= Job item =
Copy each line of the data beneath in which the word "gestión" appears.

= Material shown =

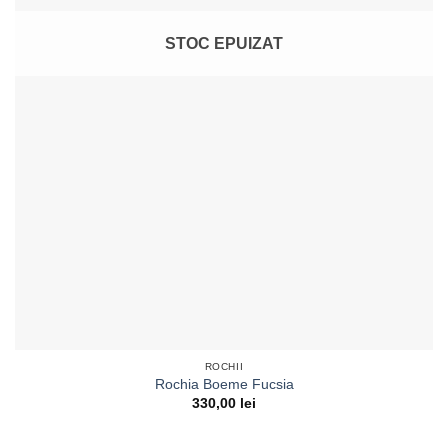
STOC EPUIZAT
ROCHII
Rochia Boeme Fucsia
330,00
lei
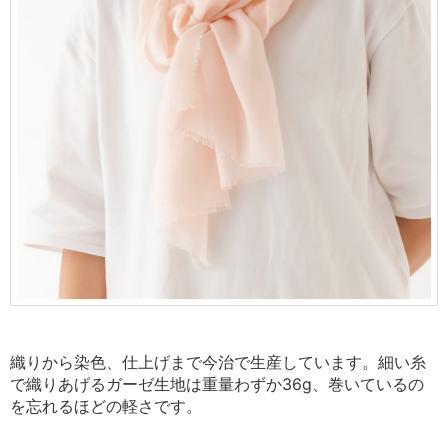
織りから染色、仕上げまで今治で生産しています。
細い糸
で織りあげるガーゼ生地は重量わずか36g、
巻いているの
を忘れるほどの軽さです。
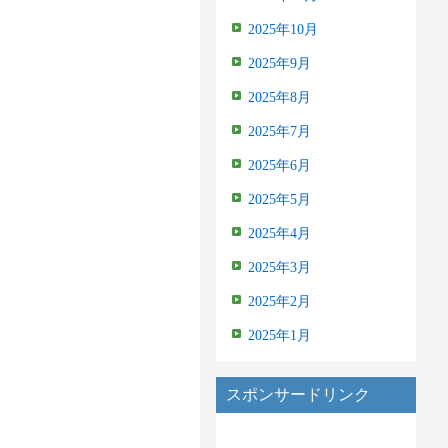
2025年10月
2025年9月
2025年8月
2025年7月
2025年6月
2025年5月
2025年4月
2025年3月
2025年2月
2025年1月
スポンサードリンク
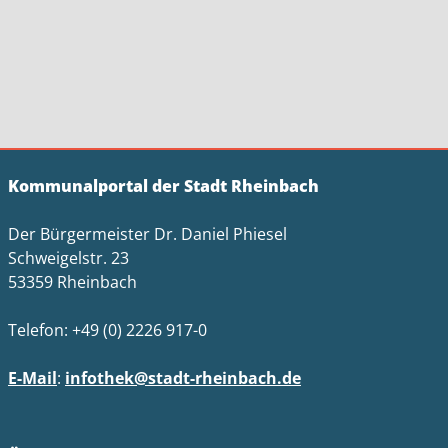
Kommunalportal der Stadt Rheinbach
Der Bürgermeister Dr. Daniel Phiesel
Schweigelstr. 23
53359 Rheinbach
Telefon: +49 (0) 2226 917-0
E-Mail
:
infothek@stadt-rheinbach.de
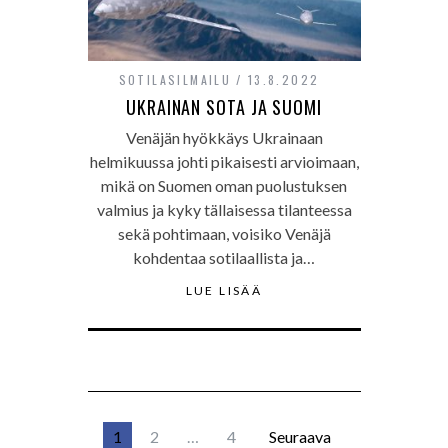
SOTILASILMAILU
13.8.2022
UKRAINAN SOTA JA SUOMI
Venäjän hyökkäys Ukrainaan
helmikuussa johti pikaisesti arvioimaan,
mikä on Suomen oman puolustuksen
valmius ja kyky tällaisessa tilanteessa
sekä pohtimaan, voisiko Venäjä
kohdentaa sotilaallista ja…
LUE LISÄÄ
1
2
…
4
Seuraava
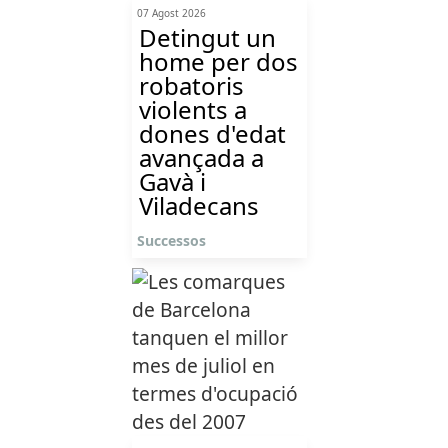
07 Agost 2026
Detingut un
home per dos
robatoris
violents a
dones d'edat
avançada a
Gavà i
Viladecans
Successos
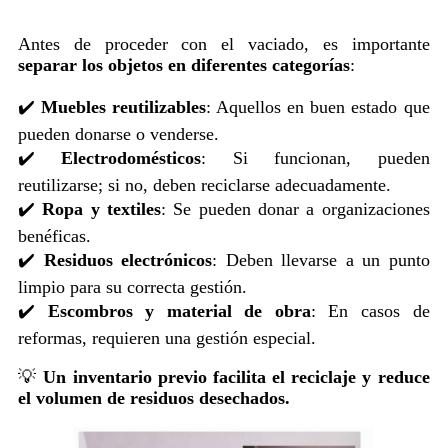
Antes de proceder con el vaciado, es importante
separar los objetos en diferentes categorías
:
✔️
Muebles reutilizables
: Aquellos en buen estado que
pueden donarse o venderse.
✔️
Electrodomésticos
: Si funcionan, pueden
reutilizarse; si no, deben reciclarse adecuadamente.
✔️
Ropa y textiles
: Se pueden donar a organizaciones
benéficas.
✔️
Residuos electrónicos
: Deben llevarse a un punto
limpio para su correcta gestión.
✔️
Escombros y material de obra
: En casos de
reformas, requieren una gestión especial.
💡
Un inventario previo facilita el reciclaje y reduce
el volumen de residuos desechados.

= Answer for the task =
limpio para su correcta gestión.
reformas, requieren una gestión especial.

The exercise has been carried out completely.